6/8/12 serves 12/24/56 = 92

6/10/12 serves 12/38/56 = 104

Here's my website page to show how to cut the cake to achieve these servings:

kakeladi Posted 5 Nov 2008 , 3:59am
post #3 of 17

You could use the 3 pans you have if you make two 10"ers (side by side) then stack/tier the other two on top. OR you can make just the 3 tiers then have a satalite cake (10") OR have a kitchen cake.
If you can afford to get another pan I think you would be happier and make use of it many times in the future.

MacsMom Posted 5 Nov 2008 , 4:39am
post #4 of 17

You can also double stack cakes and frost them as one tier.

You can come up with various heights: One baked 2" cake torted in half with one layer of filling would give you a 3" tall cake. If you made two of those and stacked one directly on top of the other one (each on it's own cake board), then frosted the whole thing as one tier, you would have a 6" tall tier that is actually two 10" cakes.

If the customer wants two layers of filling: For a 4" tall cake, I torte two 2" cakes in half but only use three of the four cake layers. The unused cake layer gets smashed up with a little BC for my dam. So you could stack two of those on top of each other and get a very tall 8" tier.

PinkCakeBox has lots of versions with tall tiers:

tonia3604 Posted 5 Nov 2008 , 5:11am
post #5 of 17

I was thinking along the same lines as Macsmom with the tall tiers. If you have 2" deep pans and you make each tier 3 layers 6/8/10, you'll get 111 servings according to Indydebi's chart. My math might be off, so someone correct me if I am wrong!

DuncanHinesgirl Posted 5 Nov 2008 , 2:58pm
post #6 of 17

Thanks so much for all the suggestions. I hadn't even thought about going taller with the cakes. Duh! I'm meeting with the anniversary couple this afternoon so now I'll have a better reference of possibilities.

Kay_NL Posted 5 Nov 2008 , 3:06pm
post #7 of 17

Or you could supplement with cupcakes! Or use a square with a round on top.

DuncanHinesgirl Posted 7 Nov 2008 , 2:36pm
post #8 of 17

I ended up buying the 12 in pan because that's what the couple wanted and the customer is always right.

Question: When baking a 12 in. can you use greased flower nails in place of a heating core?
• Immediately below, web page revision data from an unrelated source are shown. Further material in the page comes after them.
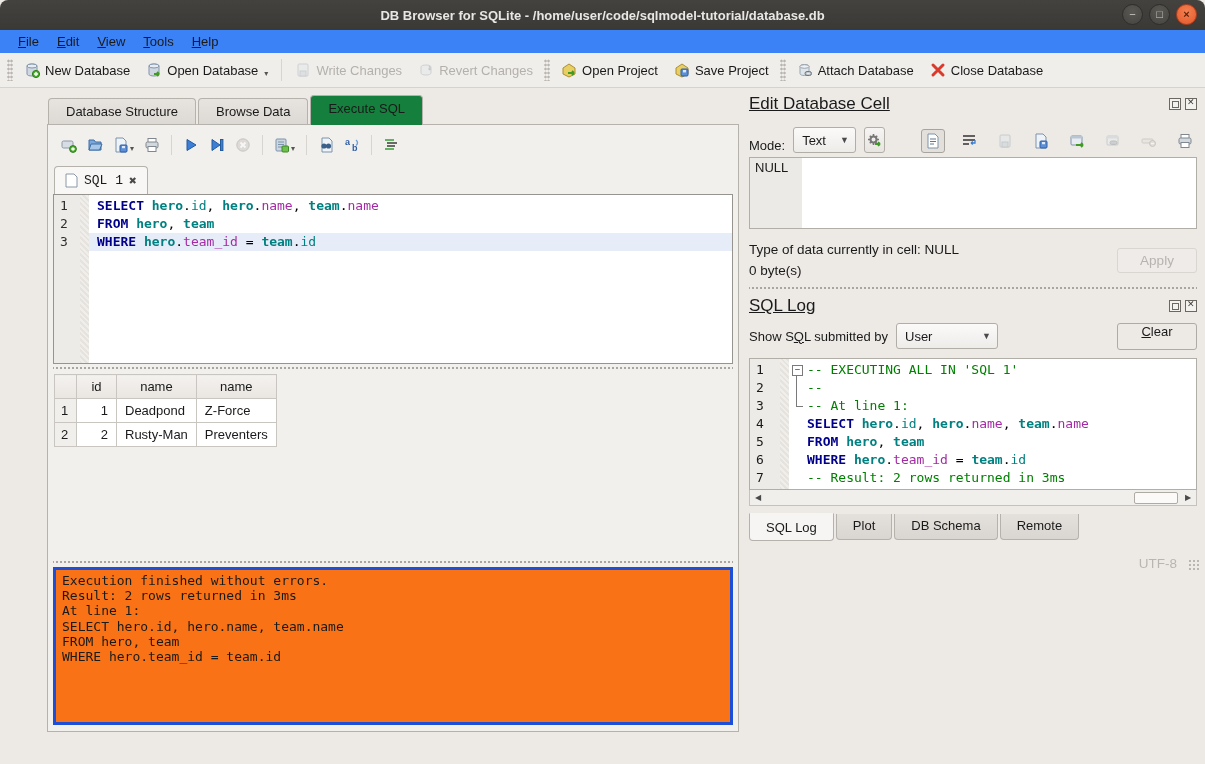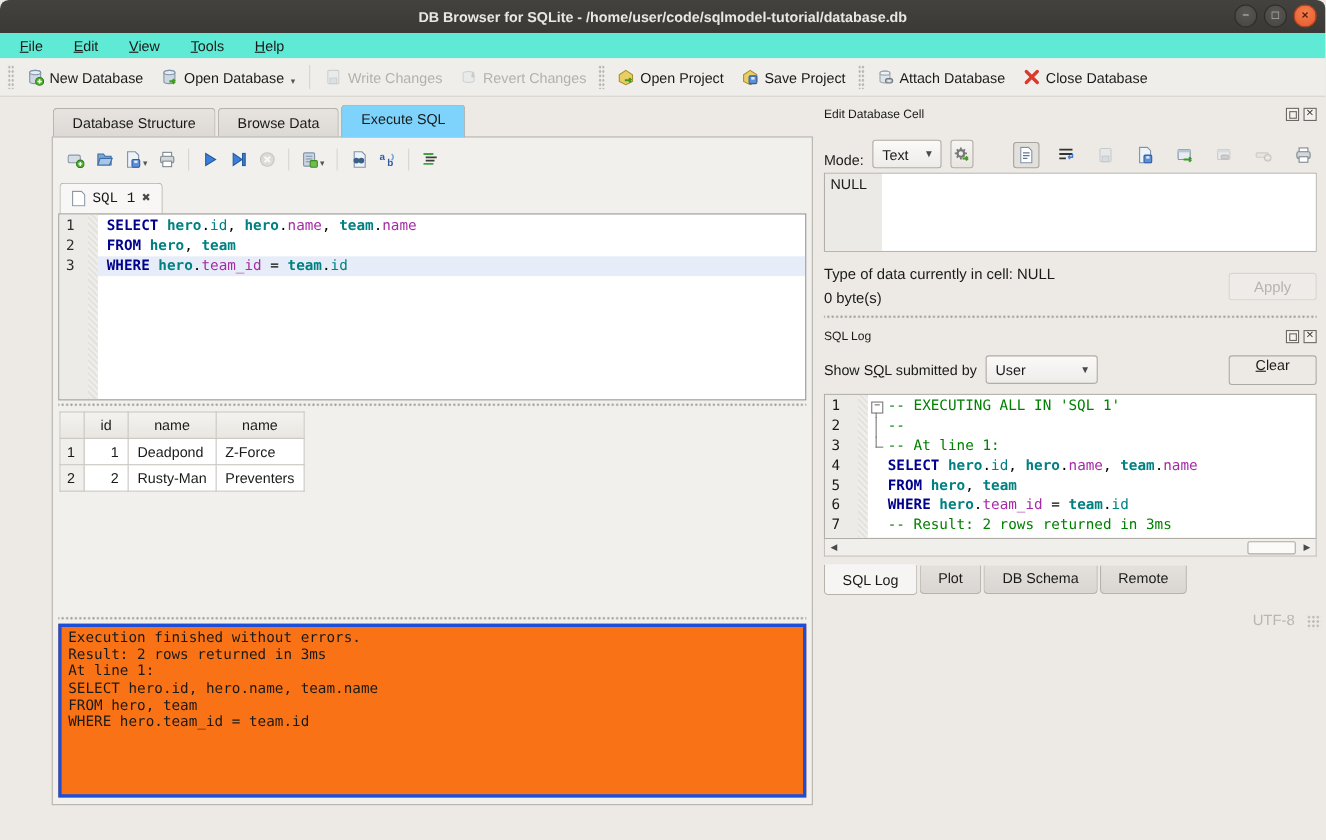--- a/index.html
+++ b/index.html
@@ -21,21 +21,21 @@
   .winbtns { position:absolute; right:8px; top:4px; display:flex; gap:6px; }
   .winbtn {
     width:21px; height:21px; border-radius:50%;
     background:radial-gradient(circle at 50% 35%, #5a5853, #454440);
     border:1px solid #2e2d2a; color:#cfccc7; font-size:11px;
     display:flex; align-items:center; justify-content:center; cursor:default; line-height:1;
   }
   .winbtn.close { background:radial-gradient(circle at 50% 35%, #f48150, #e4572b); border-color:#b83f1c; color:#5e1f09; font-weight:bold; }
 
   
-  .menubar { height:23px; background:#5eead4; display:flex; align-items:center; padding-left:10px; gap:12px; flex:0 0 auto; }
+  .menubar { height:23px; background:#3b82f6; display:flex; align-items:center; padding-left:10px; gap:2px; flex:0 0 auto; }
   .menu-item { padding:2px 8px; display:inline-block; }
   .mnemonic { display:inline-block; }
   .mnemonic::first-letter { text-decoration:underline; }
 
   
   .toolbar {
     height:35px; background:#f0eeeb; border-bottom:1px solid #d6d2cd;
     display:flex; align-items:center; padding:0 4px; flex:0 0 auto;
   }
   .tb-grip { width:6px; height:22px; margin:0 3px;
@@ -53,21 +53,21 @@
     flex:0 0 auto; background-clip:content-box; padding:280px 0 280px 0; }
 
   
   .left-panel { width:699px; flex:0 0 auto; padding:6px 0 0 7px; display:flex; flex-direction:column; }
   .doc-tabs { display:flex; align-items:flex-end; height:30px; padding-left:1px; }
   .doc-tab {
     padding:5px 17px 6px; background:linear-gradient(#e7e4e0,#dcd8d3);
     border:1px solid #b5b1ab; border-bottom:none; border-radius:4px 4px 0 0;
     margin-right:2px; height:27px; position:relative; top:1px; white-space:nowrap;
   }
-  .doc-tab.active { background:#7dd3fc; height:30px; z-index:3; font-weight:normal; }
+  .doc-tab.active { background:#15803d; height:30px; z-index:3; font-weight:normal; }
   .left-frame {
     border:1px solid #b5b1ab; background:#f2f0ed; flex:0 0 auto; height:608px;
     display:flex; flex-direction:column; padding:5px 5px 6px 5px; position:relative; z-index:2;
   }
 
   .sql-toolbar { height:34px; display:flex; align-items:center; gap:10px; padding:2px 4px 6px 8px; flex:0 0 auto; }
   .sql-toolbar .tb-sep { height:20px; margin:0 1px; }
   .sqltab-bar { display:flex; align-items:flex-end; height:30px; flex:0 0 auto; padding-left:1px; }
   .sql-tab {
     display:flex; align-items:center; gap:6px; padding:4px 10px 5px;
@@ -109,21 +109,21 @@
 
   .msg-log {
     flex:1 1 auto; border:3px solid #1d4ed8; background:#f97316; margin-top:1px;
     font-family:"DejaVu Sans Mono", monospace; font-size:13px; line-height:15.2px;
     padding:3px 6px; white-space:pre; overflow:hidden;
   }
 
   
   .right-panel { flex:1 1 auto; display:flex; flex-direction:column; padding:5px 8px 0 4px; min-width:0; }
   .dock-header { display:flex; align-items:center; height:22px; flex:0 0 auto; }
-  .dock-title { font-size:11px; }
+  .dock-title { font-size:17px;text-decoration:underline; }
   .dock-icons { margin-left:auto; display:flex; gap:4px; }
   .dock-ico { width:12px; height:12px; border:1px solid #6b6863; position:relative; background:#f4f2ef; }
   .dock-ico.float::before { content:""; position:absolute; left:2px; top:2px; width:5px; height:5px; border:1px solid #6b6863; }
   .dock-ico.closeb::before { content:"✕"; position:absolute; left:1px; top:-2px; font-size:9px; color:#3f3d3a; }
 
   .mode-row { display:flex; align-items:flex-end; height:38px; gap:8px; flex:0 0 auto; padding-top:4px; }
   .combo {
     border:1px solid #b1ada7; border-radius:3px; background:linear-gradient(#fbfaf9,#eeece9);
     height:26px; display:flex; align-items:center; padding:0 6px 0 8px; gap:14px;
   }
If so, would one do it or do I need several.

BCo Posted 7 Nov 2008 , 3:57pm
post #9 of 17

indydebi - do you use Wilton's wedding serving chart for all of your wedding cakes?

keyshia Posted 7 Nov 2008 , 4:03pm
post #10 of 17

duncanhinesgirl, I always use a flower nail in cakes that are 10 in or larger. I spray mine really good with pam cooking spray and just put it in the center. I've never had to use more than one, that little nail seems to do the trick. Just be careful when you flip it onto the cooling rack. I've had my nail get into one of the little squares and then I moved the cake and made a hole in my cake (nothing that couldnt' be repaired, but just an FYI!) icon_smile.gif Good luck!
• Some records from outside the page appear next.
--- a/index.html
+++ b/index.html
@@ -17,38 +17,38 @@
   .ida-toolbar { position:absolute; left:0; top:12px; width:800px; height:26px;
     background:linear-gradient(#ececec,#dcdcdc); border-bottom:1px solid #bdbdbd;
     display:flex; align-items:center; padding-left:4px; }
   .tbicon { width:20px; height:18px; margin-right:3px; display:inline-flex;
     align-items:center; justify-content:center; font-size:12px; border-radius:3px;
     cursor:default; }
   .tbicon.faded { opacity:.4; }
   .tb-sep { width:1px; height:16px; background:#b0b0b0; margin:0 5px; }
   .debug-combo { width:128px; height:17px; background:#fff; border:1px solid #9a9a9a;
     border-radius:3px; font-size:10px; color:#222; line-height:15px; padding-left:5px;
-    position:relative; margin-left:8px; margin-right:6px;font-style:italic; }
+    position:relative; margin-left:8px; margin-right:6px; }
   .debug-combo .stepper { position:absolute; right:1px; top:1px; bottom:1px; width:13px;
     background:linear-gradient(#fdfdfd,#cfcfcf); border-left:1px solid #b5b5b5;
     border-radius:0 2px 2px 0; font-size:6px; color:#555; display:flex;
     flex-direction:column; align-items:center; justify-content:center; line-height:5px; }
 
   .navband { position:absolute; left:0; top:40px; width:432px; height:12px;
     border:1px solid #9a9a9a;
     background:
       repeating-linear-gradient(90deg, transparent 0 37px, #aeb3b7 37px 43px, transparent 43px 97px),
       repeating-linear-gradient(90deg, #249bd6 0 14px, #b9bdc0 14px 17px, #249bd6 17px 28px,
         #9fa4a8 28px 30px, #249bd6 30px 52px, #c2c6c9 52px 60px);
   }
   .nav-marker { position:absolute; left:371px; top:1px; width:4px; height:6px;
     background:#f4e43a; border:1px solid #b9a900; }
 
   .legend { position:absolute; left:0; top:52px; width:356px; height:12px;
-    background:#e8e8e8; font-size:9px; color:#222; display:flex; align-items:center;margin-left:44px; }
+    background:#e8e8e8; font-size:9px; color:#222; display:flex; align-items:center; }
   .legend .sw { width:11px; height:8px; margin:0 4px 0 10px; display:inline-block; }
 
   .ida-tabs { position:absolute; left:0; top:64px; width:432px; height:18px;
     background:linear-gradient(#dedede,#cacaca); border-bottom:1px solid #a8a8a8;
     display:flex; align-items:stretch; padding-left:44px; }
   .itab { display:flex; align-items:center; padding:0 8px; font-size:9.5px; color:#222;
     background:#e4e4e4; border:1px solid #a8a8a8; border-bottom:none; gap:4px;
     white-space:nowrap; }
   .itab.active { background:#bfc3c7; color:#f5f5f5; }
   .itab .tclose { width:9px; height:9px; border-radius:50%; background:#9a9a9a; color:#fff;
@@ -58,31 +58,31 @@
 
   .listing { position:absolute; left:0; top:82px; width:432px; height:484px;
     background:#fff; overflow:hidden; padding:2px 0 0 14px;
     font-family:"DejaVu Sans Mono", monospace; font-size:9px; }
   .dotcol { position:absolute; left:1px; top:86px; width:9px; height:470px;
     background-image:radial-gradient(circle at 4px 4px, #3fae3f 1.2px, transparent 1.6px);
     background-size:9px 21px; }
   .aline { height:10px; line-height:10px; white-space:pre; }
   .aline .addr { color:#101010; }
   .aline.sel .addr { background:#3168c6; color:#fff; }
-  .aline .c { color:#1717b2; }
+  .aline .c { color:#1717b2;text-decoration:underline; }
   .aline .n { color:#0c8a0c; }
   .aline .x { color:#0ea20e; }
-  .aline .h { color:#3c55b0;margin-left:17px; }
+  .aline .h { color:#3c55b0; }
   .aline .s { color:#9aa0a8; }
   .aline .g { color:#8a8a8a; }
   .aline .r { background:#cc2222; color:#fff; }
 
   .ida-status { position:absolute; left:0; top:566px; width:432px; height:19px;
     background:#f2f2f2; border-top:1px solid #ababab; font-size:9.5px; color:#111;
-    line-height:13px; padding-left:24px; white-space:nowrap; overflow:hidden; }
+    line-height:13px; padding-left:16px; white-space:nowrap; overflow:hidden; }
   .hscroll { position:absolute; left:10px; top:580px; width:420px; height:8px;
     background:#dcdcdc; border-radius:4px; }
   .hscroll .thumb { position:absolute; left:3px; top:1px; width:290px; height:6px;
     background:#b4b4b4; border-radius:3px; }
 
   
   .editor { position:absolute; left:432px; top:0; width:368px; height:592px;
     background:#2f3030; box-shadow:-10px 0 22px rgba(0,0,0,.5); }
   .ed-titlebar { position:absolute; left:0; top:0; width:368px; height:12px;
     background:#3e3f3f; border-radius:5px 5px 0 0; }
BCo Posted 7 Nov 2008 , 4:05pm
post #11 of 17

indydebi - do you use Wilton's wedding serving chart for all of your wedding cakes?

BCo Posted 7 Nov 2008 , 4:31pm
post #12 of 17

sorry- don't know why that posted twice icon_smile.gif

goldenegg Posted 7 Nov 2008 , 6:19pm
post #13 of 17

so forgive me of my ignorance icon_redface.gif , but how would you go about cutting an 8" tier cake for serving? would you slice that tier across the belly and then cut normal serving sizes from the halves? I'd like to make one of these just unsure how to elegantly cut it for serving icon_smile.gif

indydebi Posted 7 Nov 2008 , 10:03pm
post #14 of 17
Originally Posted by Bturpin

indydebi - do you use Wilton's wedding serving chart for all of your wedding cakes?
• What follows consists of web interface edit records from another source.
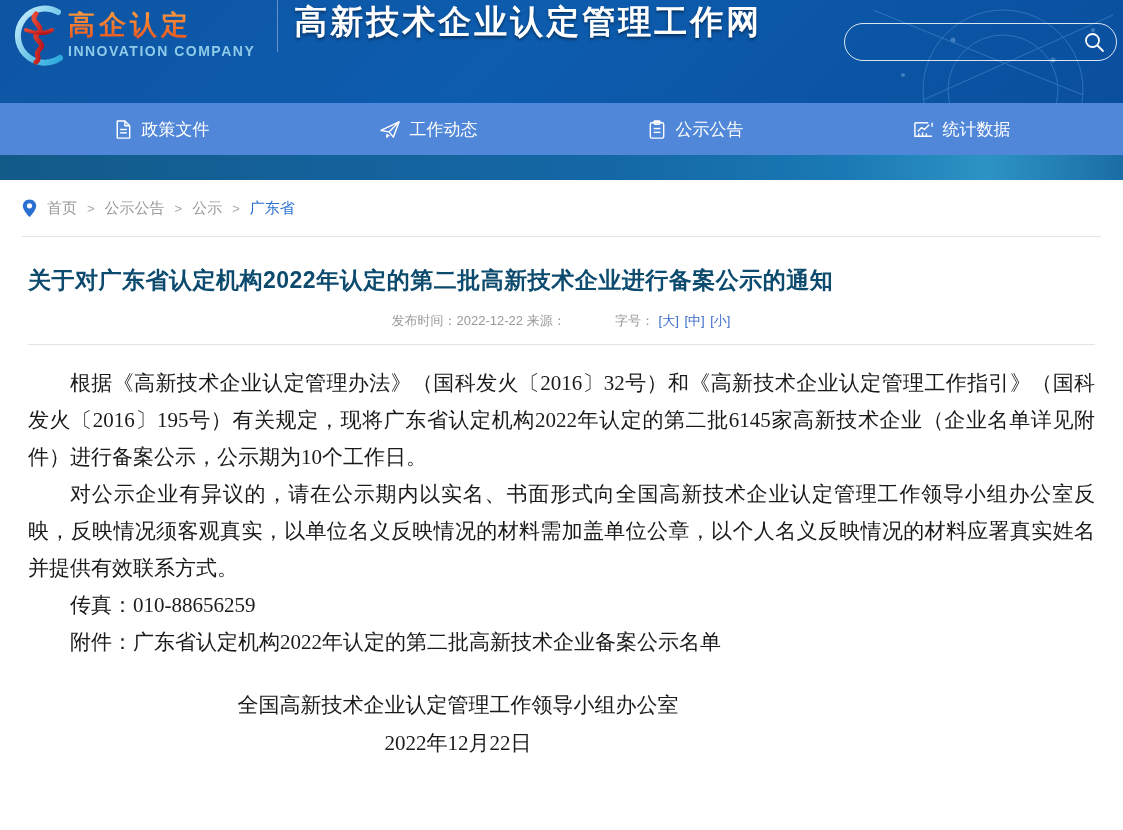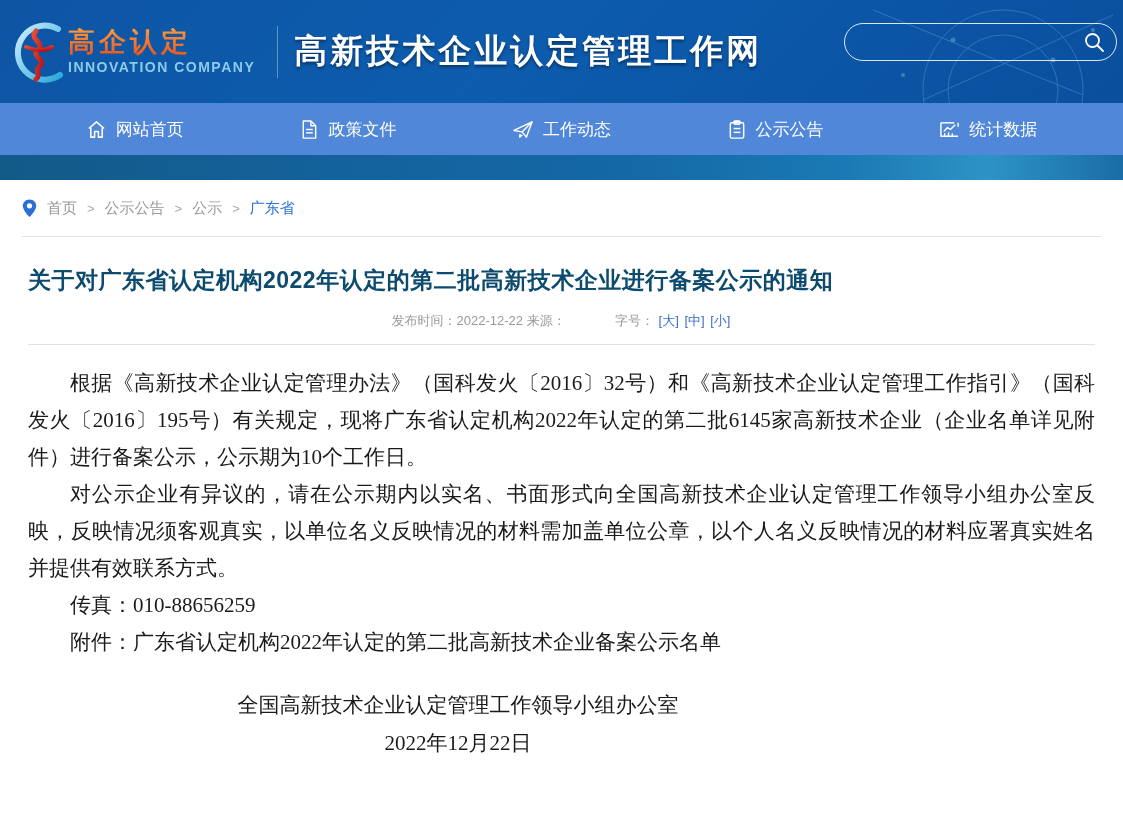--- a/index.html
+++ b/index.html
@@ -3,21 +3,21 @@
 <meta charset="utf-8">
 <style>
   * { margin:0; padding:0; box-sizing:border-box; }
   html,body { width:1123px; height:830px; overflow:hidden; background:#fff;
     font-family:"Liberation Sans","DejaVu Sans",sans-serif; }
 
   
   .header {
     position:relative; height:103px;
     background:linear-gradient(135deg,#0e55a4 0%,#0d5cae 45%,#0a4f9e 100%);
-    display:flex; align-items:center; overflow:hidden;
+    display:flex; align-items:flex-start; overflow:hidden;
   }
   .header-deco { position:absolute; right:0; top:0; width:500px; height:103px; opacity:.35; pointer-events:none; }
   .logo-wrap { display:flex; align-items:center; margin-left:6px; cursor:pointer; position:relative; z-index:2; }
   .logo-mark { width:60px; height:70px; }
   .logo-text { margin-left:2px; }
   .logo-title {
     font-size:27px; font-weight:bold; letter-spacing:4px;
     background:linear-gradient(180deg,#ff9a3c,#e8531e);
     -webkit-background-clip:text; background-clip:text; color:#f07426;
     -webkit-text-fill-color:transparent; line-height:1.1;
@@ -135,27 +135,20 @@
       <svg width="22" height="22" viewBox="0 0 22 22">
         <circle cx="9.5" cy="9.5" r="6.5" fill="none" stroke="#fff" stroke-width="1.8"></circle>
         <line x1="14.5" y1="14.5" x2="20" y2="20" stroke="#fff" stroke-width="1.8" stroke-linecap="round"></line>
       </svg>
     </button>
   </div>
 </div>
 
 <div class="nav">
   <div class="nav-item">
-    <svg width="21" height="21" viewBox="0 0 22 22" fill="none" stroke="#fff" stroke-width="1.6" stroke-linejoin="round">
-      <path d="M3 10 L11 3 L19 10"></path>
-        <path d="M5 9 V19 H9 V13 H13 V19 H17 V9"></path>
-    </svg>
-    <span>网站首页</span>
-  </div>
-  <div class="nav-item">
     <svg width="20" height="21" viewBox="0 0 20 22" fill="none" stroke="#fff" stroke-width="1.5" stroke-linejoin="round">
       <path d="M4 2 H12 L17 7 V20 H4 Z"></path>
         <path d="M12 2 V7 H17"></path>
       <line x1="7" y1="11" x2="14" y2="11"></line>
         <line x1="7" y1="14.5" x2="14" y2="14.5"></line>
     </svg>
     <span>政策文件</span>
   </div>
   <div class="nav-item">
     <svg width="22" height="21" viewBox="0 0 23 22" fill="none" stroke="#fff" stroke-width="1.5" stroke-linejoin="round">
kandu001 Posted 8 Nov 2008 , 2:13am
post #15 of 17

I've never tried the nail in the cake before and my 10 inchers seem to come out fine. I'm trying a 12 incher for the first time this week, should I go for the nail inside?

DuncanHinesgirl Posted 10 Nov 2008 , 2:20pm
post #16 of 17


I used the flower nail in my 12 in cake over the weekend and it worked really well. I'd recommend using one to ensure heat gets directed to the center so the cake is not uncooked in the middle and done on the edges.

Good luck with your cake this week.

kandu001 Posted 10 Nov 2008 , 9:26pm
post #17 of 17

Thanks Marie! It wouldn't be good to have a soggy cake in the center! I will definitely put the flower nail in there to make my 12 incher!!